By Alex McCauley

As David Harvey points out in “Globalization and the ‘Spatial Fix,’” it is often necessary to fix a substantial amount of capital in place in order to achieve geographic mobility.[1] It struck me upon reading his article that the lower Manhattan skyline is a particular and peculiar example of Harvey’s thesis. Among other things, spatially fixed capital is necessary for other capital to be geographically mobile – airports are necessary for the transportation of airplanes and other capital assets. Similarly to airports, the office buildings in lower Manhattan are largely devoted to the storage and movement of a particular type of capital; in the case of the office buildings, that capital is the intangible financial capital that is so important to our economic system.

It is ironic that an asset as mobile and intangible as financial capital requires stationary and very tangible buildings to administer it. A financial asset, at its core, is purely conceptual. It cannot be directly consumed. It is a paper instrument which has value because another paper instrument – a law of the government under whose jurisdiction the asset falls – gives it value. A body with the authority do so may simply conjure more into being or remove some from existence: in the United States, “the 12-member Federal Open Market Committee (FOMC), […] makes the key decisions affecting the cost and availability of money and credit in the economy.”[2] The nature of money and credit contrasts sharply with the nature of skyscrapers in lower Manhattan: “One World Trade Center, which restores Manhattan’s skyline after terrorists destroyed the original twin towers, took 8 years to build and cost about $3.9 billion.”[3] Yet many of the grand buildings of lower Manhattan exist to service these financial assets; for example, the Federal Reserve Bank of New York. Located at 33 Liberty Street in lower Manhattan, it has the most important role in implementing monetary policy, as its website details:

Foremost among its functions is the implementation of monetary policy […] us[ing] three tools […], the most important being open market operations. These “domestic operations” are conducted for the System only by the New York Fed under direction of the FOMC.[4]

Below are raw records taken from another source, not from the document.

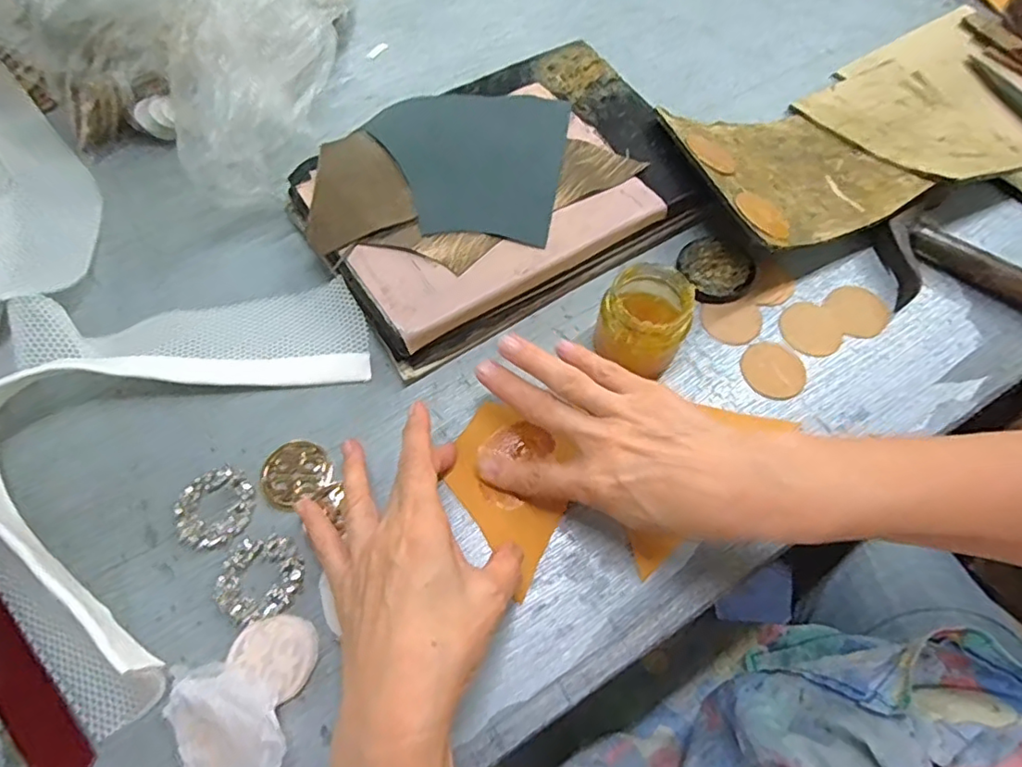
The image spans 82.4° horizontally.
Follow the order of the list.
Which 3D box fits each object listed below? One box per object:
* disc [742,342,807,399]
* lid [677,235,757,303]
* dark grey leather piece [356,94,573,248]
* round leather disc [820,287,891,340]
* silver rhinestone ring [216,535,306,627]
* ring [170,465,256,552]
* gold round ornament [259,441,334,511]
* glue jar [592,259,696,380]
[{"bbox_3d":[0.191,-0.011,0.422,0.044,0.004,0.045,0,63,1],"label":"disc"},{"bbox_3d":[0.159,-0.089,0.455,0.055,0.014,0.058,0,63,1],"label":"lid"},{"bbox_3d":[-0.037,-0.175,0.456,0.152,0.010,0.147,5,63,4],"label":"dark grey leather piece"},{"bbox_3d":[0.266,-0.055,0.447,0.039,0.004,0.045,-20,64,-9],"label":"round leather disc"},{"bbox_3d":[-0.152,0.118,0.354,0.051,0.008,0.047,1,64,-2],"label":"silver rhinestone ring"},{"bbox_3d":[-0.188,0.079,0.371,0.044,0.008,0.052,21,64,0],"label":"ring"},{"bbox_3d":[-0.143,0.059,0.385,0.044,0.006,0.040,0,63,1],"label":"gold round ornament"},{"bbox_3d":[0.092,-0.042,0.404,0.055,0.064,0.058,0,63,1],"label":"glue jar"}]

The Federal Reserve Bank of New York exists first and foremost to buy and sell treasury bonds (the open market operations mentioned in the last quotation) in order to control the availability of money and credit in the system, as I mentioned earlier that the FOMC has the authority to do. In this way, a physical asset, a skyscraper, exists as secondary to an intangible asset, U.S. currency. Strangely, that arrangement of a skyscraper existing to serve a paper instrument is quite normal in lower Manhattan. In fact, “in 1926, NABOM President Lee Thomson Smith […] warn[ed] that skyscrapers were being put up “entirely through the efforts of bond houses to sell bonds, regardless of whether the buildings were needed or not.””[5] According to Carol Willis’ insightful (and tellingly titled) Form Follows Finance, she argues convincingly that the form of skyscrapers in general stems primarily from their ability to generate cash.[6]

Another way to visualize the odd dynamic of financial capital dominating physical capital is the sheer size of the respective asset classes. As the figure from Bain illustrates, global financial assets (such as those managed in Manhattan office buildings) totaled around $600 trillion in 2010, versus roughly $210 trillion in physical assets such as Manhattan office buildings themselves. Yet, according to Harvey’s rather commonsensical statement, in order to achieve mobility of assets, we require a huge infrastructure of physical assets fixed in space. Harvey also points out that the infrastructure itself in turn plays a role in absorbing excess capital. In the case of the lower Manhattan skyline, this dynamic has a nice double-loop symmetry to it (Harvey would more likely refer to it as a ‘vicious cycle,’ but it has symmetry nonetheless). For financial capital to be valuable requires a significant degree of “’trust architecture’—strong property rights protections, reliable legal systems and institutional depth—that owners of capital value.”[7] Some of that ‘trust architecture’ is physically located in the architecture of lower Manhattan – in the Federal Reserve Bank of New York and in the New York Stock Exchange (whose equities markets have 60% more liquidity than the next largest exchange)[8]. Some of the financial capital created and mobilized by the Federal Reserve and the NYSE ends up being invested back into the buildings in the surrounding financial district, resulting in a tall and expensive skyline. Those buildings house financial firms which make money by mobilizing capital (say, a stock brokerage selling shares in an Australian telecommunications company to Americans) – yet the firms themselves must remain stationary, in close proximity to the nexus of the financial district where key institutions like the Federal Reserve and the NYSE, are located.[9]

[1] David Harvey (February 2001) Globalization and the “Spatial Fix” published in Geographische Revue.

[2] description of the structure of the Federal Reserve System. Retrieved Nov 4, 2014.

[3] David M. Levitt, Bloomberg News (Nov 3, 2014)

[4] “What We Do” (March 2010) Retrieved Nov 4, 2014.

[5] Carol Willis, Form Follows Finance (1995) p. 164.

[6] Ibid.

[7] Bain & Company (2012) “A World Awash in Money” p. 15

[8] According to the Intercontinental Exchange, parent of NYSE. Retrieved Nov 4, 2014.